Telegram’s head of support, Markus Ra, told CPJ that claims the app’s encryption is not robust enough are not true. He said that the Secret Chat option uses end-to-end encryption and that Telegram does not have access to the plain text for Secret Chat message. Ra said, “Thanks to our apps being open-source, this can be easily confirmed by any interested party.” Ra said that technically, Cloud Chats could be deciphered by the server, but added, “We have disclosed exactly zero bytes of user data to third parties since our launch day in August 2013.”
Of course, willingly disclosing user data is not the same thing as leaving it vulnerable to hacking and surveillance. For example, in late April, two Russian activists’ Telegram accounts were accessed by third parties, The Moscow Times reported. The activists have blamed MTS, one of Russia’s largest mobile operators, which initially acknowledged the men’s phone settings had been tampered with by its “security department” but then denied any deliberate interference, the newspaper said.

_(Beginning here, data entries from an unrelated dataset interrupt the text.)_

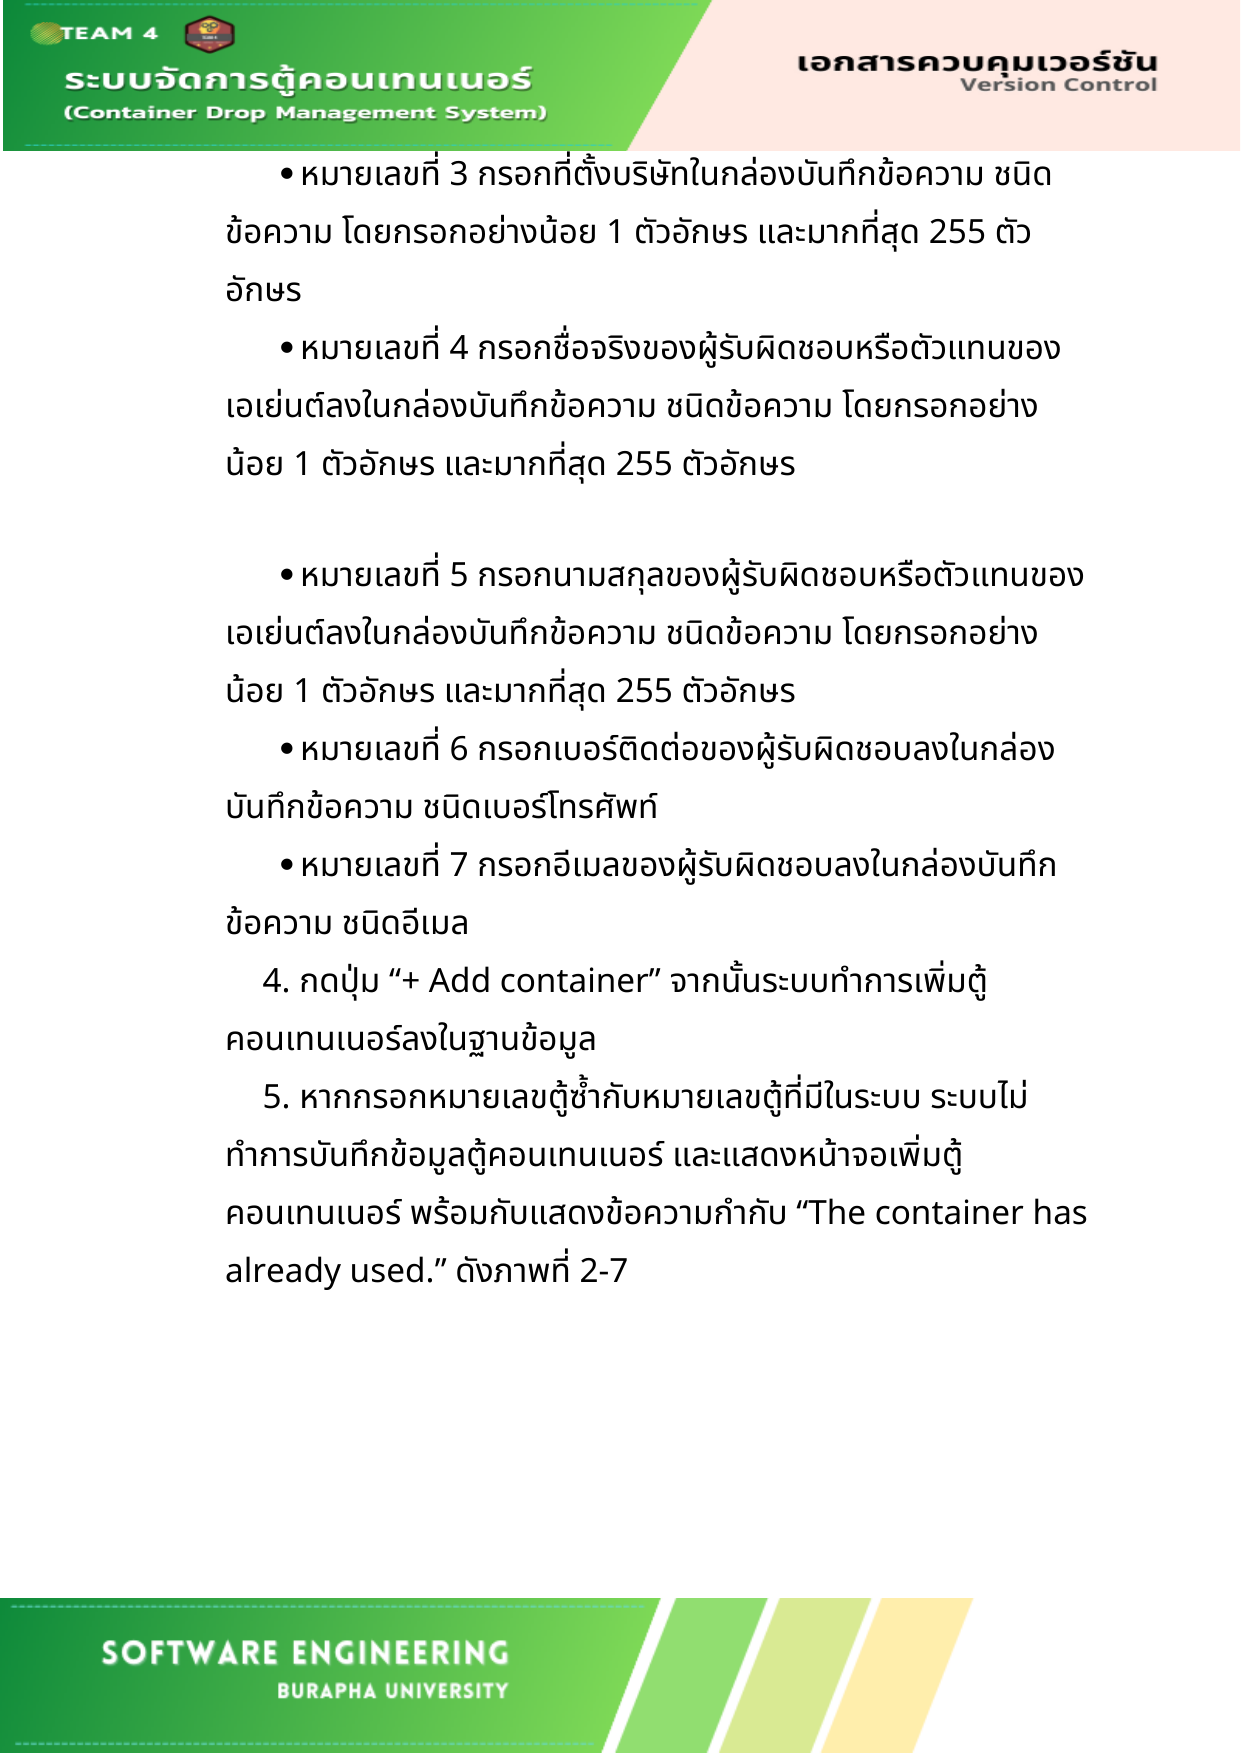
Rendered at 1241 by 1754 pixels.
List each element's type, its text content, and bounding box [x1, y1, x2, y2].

list หมายเลขที่ 4 กรอกชื่อจริงของผู้รับผิดชอบหรือตัวแทนของเอเย่นต์ลงในกล่องบันทึกข้อความ ชนิดข้อความ โดยกรอกอย่างน้อย 1 ตัวอักษร และมากที่สุด 255 ตัวอักษร [225, 324, 1090, 491]
picture [3, 0, 1241, 151]
text 5. หากกรอกหมายเลขตู้ซ้ำกับหมายเลขตู้ที่มีในระบบ ระบบไม่ทำการบันทึกข้อมูลตู้คอนเทนเนอร์ และแสดงหน้าจอเพิ่มตู้คอนเทนเนอร์ พร้อมกับแสดงข้อความกำกับ “The container has already used.” ดังภาพที่ 2-7 [225, 1073, 1090, 1298]
picture [0, 1598, 1238, 1753]
list หมายเลขที่ 3 กรอกที่ตั้งบริษัทในกล่องบันทึกข้อความ ชนิดข้อความ โดยกรอกอย่างน้อย 1 ตัวอักษร และมากที่สุด 255 ตัวอักษร [225, 150, 1090, 317]
list หมายเลขที่ 5 กรอกนามสกุลของผู้รับผิดชอบหรือตัวแทนของเอเย่นต์ลงในกล่องบันทึกข้อความ ชนิดข้อความ โดยกรอกอย่างน้อย 1 ตัวอักษร และมากที่สุด 255 ตัวอักษร [225, 551, 1090, 717]
list หมายเลขที่ 7 กรอกอีเมลของผู้รับผิดชอบลงในกล่องบันทึกข้อความ ชนิดอีเมล [225, 841, 1090, 949]
list หมายเลขที่ 6 กรอกเบอร์ติดต่อของผู้รับผิดชอบลงในกล่องบันทึกข้อความ ชนิดเบอร์โทรศัพท์ [225, 725, 1090, 833]
text 4. กดปุ่ม “+ Add container” จากนั้นระบบทำการเพิ่มตู้คอนเทนเนอร์ลงในฐานข้อมูล [225, 957, 1090, 1065]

“If any of [Telegram’s] servers get compromised, all of the users’ data is up in the air,” said Fatemi. “We know from the Snowden revelation and all massive hacks that no single computer can be protected from hackers. Especially if it’s a juicy target with millions of people’s conversations stored on it.”
In his message to CPJ, Ra linked to the Electronic Frontier Foundation’s Secure Messaging Scorecard published in 2014, as an illustration of how the app’s open source code resulted in a positive audit. Telegram “Secret Chats” earned a perfect rating in the first version of the scorecard. Electronic Frontier Foundation warned on its website however, that the scorecard is “out of date, and is preserved here for purely historical reasons.”

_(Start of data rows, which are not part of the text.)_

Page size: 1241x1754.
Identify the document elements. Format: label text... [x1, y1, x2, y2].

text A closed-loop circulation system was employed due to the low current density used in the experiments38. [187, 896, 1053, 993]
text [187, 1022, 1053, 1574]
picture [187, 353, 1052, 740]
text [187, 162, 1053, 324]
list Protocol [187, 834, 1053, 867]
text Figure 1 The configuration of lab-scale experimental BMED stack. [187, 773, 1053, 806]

“We are in the process of redoing the scorecard, so the version that Telegram cites is not current and was never intended as an endorsement,” Nate Cardozo, senior staff attorney at Electronic Frontier Foundation, told CPJ. “Version 1.0 of the scorecard does not reflect EFF’s current thinking on encryption, nor does EFF encourage anyone to use it for practical advice.”

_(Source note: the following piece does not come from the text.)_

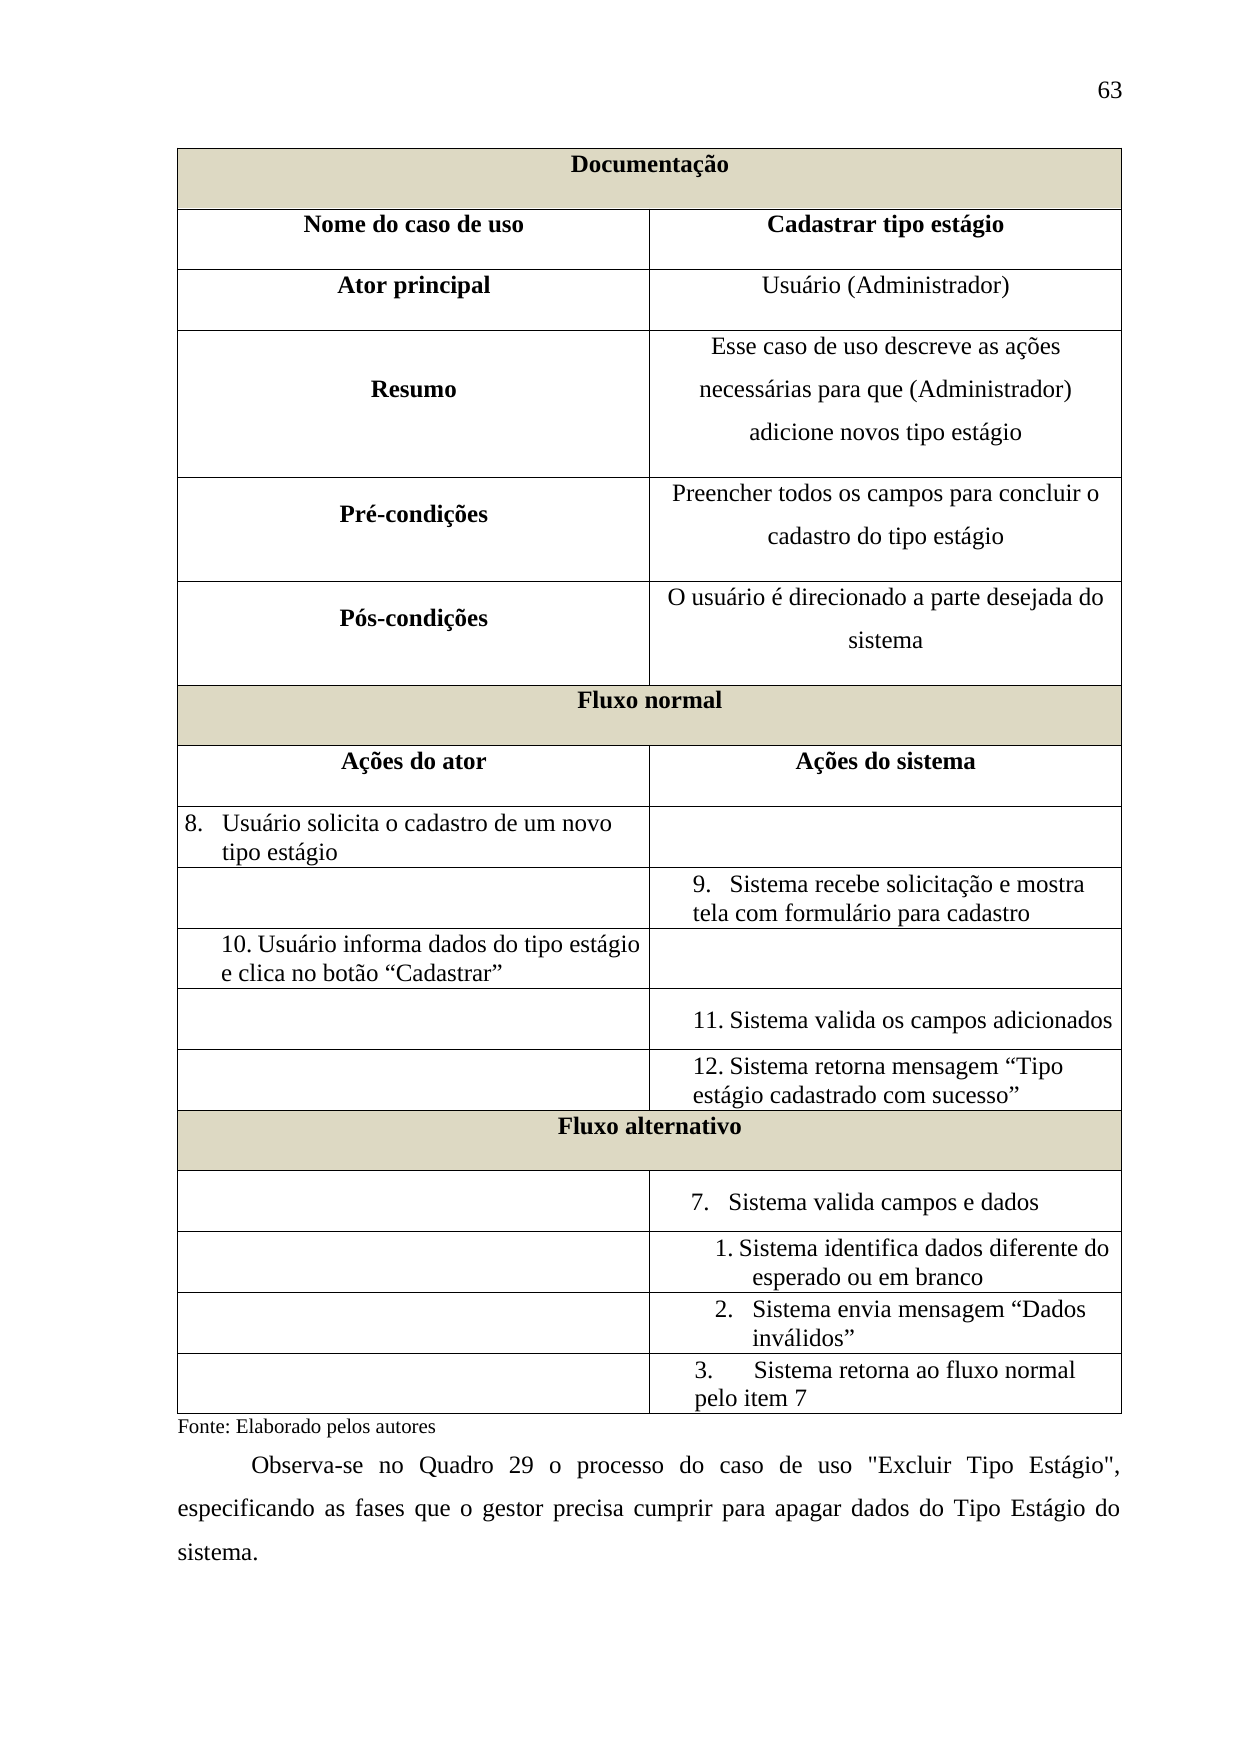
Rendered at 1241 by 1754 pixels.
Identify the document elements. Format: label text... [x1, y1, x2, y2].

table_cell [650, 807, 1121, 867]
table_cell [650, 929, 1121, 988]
text Fonte: Elaborado pelos autores [177, 1414, 1122, 1438]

Cardozo pointed out “critical flaws” with Telegram, including its lack of end-to-end encryption and its use of non-standard MTProto encryption protocol, which has been publicly criticized by cryptography researchers, including Matthew Green, an assistant professor of computer science at the Johns Hopkins Information Security Institute and a leading expert on applied cryptography.
Seemingly arcane details such as an app’s encryption protocol and implementation can directly impact the lives of the journalists who use those apps. CPJ recommends that journalists should use WhatsApp or Signal as a more secure way to communicate, a recommendation echoed by Cardozo. Both apps use the Signal encryption protocol, which is based on open, well-tested cryptographic algorithms. The Signal protocol, which CPJ staff use for our most sensitive work, has been reviewed and endorsed by leading security experts.
EDITOR’S NOTE: This blog has been updated to reflect that Matthew Green is an assistant professor of computer science at the Johns Hopkins Information Security Institute.